He’d been up early. He had walked across from Dalston into Hackney and had turned up at the college where she was enrolled on the accountancy/book-keeping course. He’d asked for her at the administration office. ‘Something urgent,’ he’d said, ‘and I need to see Miss Immacolata Borelli. She’s a student on the B4 course. It really is important…’ They knew who he was because he was there three or four evenings or lunchtimes a week to meet her. Whenever she finished a class and he didn’t have one, he was there. A shrug… She hadn’t been in. Had she called in sick? She had not, just hadn’t turned up. Another shrug… He couldn’t go soft, begging and pleading, and ask for a sight of her home address.
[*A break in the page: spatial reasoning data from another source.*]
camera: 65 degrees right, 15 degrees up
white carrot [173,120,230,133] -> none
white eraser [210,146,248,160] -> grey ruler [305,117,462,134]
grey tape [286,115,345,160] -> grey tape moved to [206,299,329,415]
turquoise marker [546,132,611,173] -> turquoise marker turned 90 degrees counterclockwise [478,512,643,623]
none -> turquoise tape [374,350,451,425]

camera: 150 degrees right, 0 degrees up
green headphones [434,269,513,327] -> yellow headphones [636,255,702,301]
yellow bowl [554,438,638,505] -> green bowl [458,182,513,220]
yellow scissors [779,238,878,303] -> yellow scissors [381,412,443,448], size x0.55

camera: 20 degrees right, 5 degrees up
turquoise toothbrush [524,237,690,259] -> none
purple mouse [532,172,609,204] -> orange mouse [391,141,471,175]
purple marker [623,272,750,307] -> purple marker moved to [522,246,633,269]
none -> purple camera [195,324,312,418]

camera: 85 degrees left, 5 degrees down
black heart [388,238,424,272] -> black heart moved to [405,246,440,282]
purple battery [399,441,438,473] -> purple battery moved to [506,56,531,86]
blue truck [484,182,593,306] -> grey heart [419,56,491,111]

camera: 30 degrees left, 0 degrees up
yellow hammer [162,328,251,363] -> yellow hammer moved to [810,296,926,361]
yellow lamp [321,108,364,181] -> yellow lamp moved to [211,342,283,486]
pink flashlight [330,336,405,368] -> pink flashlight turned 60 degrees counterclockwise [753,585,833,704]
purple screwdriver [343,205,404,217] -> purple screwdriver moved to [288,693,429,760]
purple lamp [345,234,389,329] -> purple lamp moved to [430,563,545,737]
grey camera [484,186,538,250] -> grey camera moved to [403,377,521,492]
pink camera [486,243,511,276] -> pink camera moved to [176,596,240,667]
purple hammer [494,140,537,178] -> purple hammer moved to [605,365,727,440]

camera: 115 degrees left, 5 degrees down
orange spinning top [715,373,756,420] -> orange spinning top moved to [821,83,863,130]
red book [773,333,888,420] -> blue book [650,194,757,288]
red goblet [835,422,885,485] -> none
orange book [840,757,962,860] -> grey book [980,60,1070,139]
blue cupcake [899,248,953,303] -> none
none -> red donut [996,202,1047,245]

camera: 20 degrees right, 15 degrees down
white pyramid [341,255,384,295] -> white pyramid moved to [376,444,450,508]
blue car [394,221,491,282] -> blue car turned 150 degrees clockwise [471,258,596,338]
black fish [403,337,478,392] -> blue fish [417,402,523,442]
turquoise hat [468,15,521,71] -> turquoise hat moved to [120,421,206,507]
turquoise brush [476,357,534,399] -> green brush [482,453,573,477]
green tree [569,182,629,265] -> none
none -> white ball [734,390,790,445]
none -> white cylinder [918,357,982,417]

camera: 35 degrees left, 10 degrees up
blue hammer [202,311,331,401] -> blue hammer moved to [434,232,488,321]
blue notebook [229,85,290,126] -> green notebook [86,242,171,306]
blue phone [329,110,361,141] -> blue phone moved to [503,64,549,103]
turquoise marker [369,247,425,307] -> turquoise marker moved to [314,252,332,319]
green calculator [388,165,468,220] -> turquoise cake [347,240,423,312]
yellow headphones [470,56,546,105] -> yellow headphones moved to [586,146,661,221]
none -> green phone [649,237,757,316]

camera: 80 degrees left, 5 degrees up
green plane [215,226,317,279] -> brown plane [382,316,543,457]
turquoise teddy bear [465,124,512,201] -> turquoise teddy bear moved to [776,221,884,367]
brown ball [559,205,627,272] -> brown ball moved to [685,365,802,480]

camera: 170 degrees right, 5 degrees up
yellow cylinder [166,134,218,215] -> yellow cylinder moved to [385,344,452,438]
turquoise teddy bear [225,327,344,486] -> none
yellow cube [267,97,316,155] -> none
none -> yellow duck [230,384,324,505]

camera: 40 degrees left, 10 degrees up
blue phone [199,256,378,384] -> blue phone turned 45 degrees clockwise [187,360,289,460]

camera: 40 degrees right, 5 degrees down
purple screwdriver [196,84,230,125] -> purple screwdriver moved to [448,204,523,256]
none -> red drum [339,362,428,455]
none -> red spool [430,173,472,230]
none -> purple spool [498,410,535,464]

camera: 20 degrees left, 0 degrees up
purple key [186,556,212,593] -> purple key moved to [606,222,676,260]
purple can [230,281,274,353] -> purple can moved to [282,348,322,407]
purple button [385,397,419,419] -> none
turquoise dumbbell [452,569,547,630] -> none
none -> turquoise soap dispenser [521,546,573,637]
Couldn’t, because it would have shown up the biggest hole in their relationship – no address and no phone number. Then, an escape route – a walk in the fields, where the heifers were grazing, and down to the river.
The former soldier, from a bungalow down the lane, had been on the bank. Eddie Deacon was a good listener and didn’t reckon to wipe his own views over another’s and compete in conversation. He didn’t know the guy – Dean – well, but his mother had told him grisly stories. Not much older than Eddie, but there was a tattoo of a paratroop’s wings, and Dean had been Special Forces. Now he did contract work in Iraq and was gone for four months at a time. Listening seemed important and he noted that by staying quiet and lending an ear, the guy’s hands stopped shaking, the fingers didn’t clasp and unclasp, and the voice lost its breathiness. He didn’t hurry him or glance at his watch, and learned a bit about the airport road, procedures to counter vehicle ambush and command wires, things that had nothing to do with the river, the flight over the water of the kingfisher – twice – or the patrol of a heron. When it was done, the guy had gripped his fist – as if the listening had been important. At home, he apologised to his parents for having been away so long and told them where he’d been and why he’d stayed out. He’d sensed then that the world of a psychologically troubled ex-soldier was a route march away from that of his mum and dad, and his own.
He’d headed for Paddington and the main-line train, a later service than intended.
Not that Eddie Deacon knew too much about the workings of the KGB, old time, or the intelligence services, present time, but he liked to joke that his mum, Betty, would have had an interrogator’s job – no messing – if she ever chose to turn up and offer herself. It was a routine area. ‘Relationships’. The village seemed to him a rabbits’ breeding warren. Everyone they knew had children who were shagging and producing, some in marriage and others not. In everyone else’s house there were framed photographs of babies with red-eye. So, was there a girlfriend? Had he met anyone? Was there anyone important in…? As if he had to shove his thumb in a fractured dike, he’d done what he could to cut off the questioning. Stupid, but it was what he had done. Eddie had opened his wallet and taken out a photograph – Mac smiling, close up. He had seen his father’s jaw drop and his mother had purred in appreciation. Showed, really, what they thought of him… they could hardly comprehend that the layabout, the tosser, their only child, had a photograph of such an attractive, star-quality girl in his wallet.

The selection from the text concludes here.